Emirates is now not only by far the most important customer of the Airbus A380: The airline launched the Boeing 777X program along with Etihad, Qatar Airways (and Lufthansa). In terms of long-haul network development, Qatar and Etihad largely followed the path that had been defined by Emirates years earlier leading to sometimes explosive capacity growth in many markets that all three started to serve. Qatar and Etihad accompanied that build-up with the growth of their narrowbody fleets, a segment so far untouched by Emirates. The underlying ideas and the business drivers were similar – using the airlines as tools to enable general economic and trade growth in Qatar, Abu Dhabi and Dubai.

Their order books are impressive. Emirates has firm orders in place for 44 additional A380s, 15 Boeing 777-300ERs and 150 777Xs. Etihad is awaiting deliveries of 40 A350-900s, 22 A350-1000s, 54 more 787s, 25 777Xs and one 777F. Qatar Airways is awaiting 12 777-300ERs, 3 777Fs, 60 777Xs, and 30 787-9s, plus 30 A320neos, 16 A321neos, 24 A350-900s, 37 A350-1000s and two A380s.

But over the past year or so, the three have discovered that each carrier has its own issues to deal with: Etihad essentially halted its partnership strategy and is still in the process of redefining what its future plan will be. Qatar Airways cannot really have a clear vision for the long term because management is busy dealing with the ongoing diplomatic crisis and the widespread airspace closures for Qatar-registered aircraft in the region.

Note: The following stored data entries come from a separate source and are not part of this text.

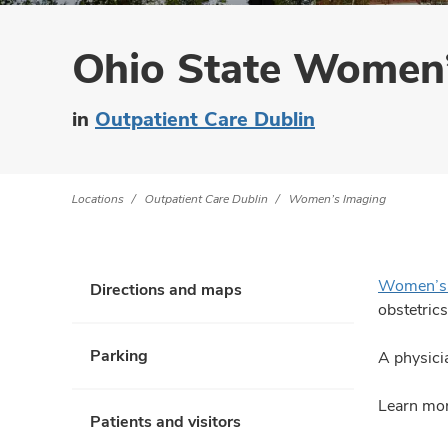
Ohio State Women’
in
Outpatient Care Dublin
Locations
Outpatient Care Dublin
Women’s Imaging
Women’s 
Directions and maps
obstetrics
Parking
A physicia
Learn mor
Patients and visitors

And even Emirates is going through a period of some consolidation, having started the new process of closer integration with FlyDubai.

All the factors lead most observers to the conclusion that this year’s Dubai Airshow will only see a limited amount of aircraft orders, making it vastly different from earlier events used as stages to display power, optimism and the ambition to develop global networks at the expense of other carriers.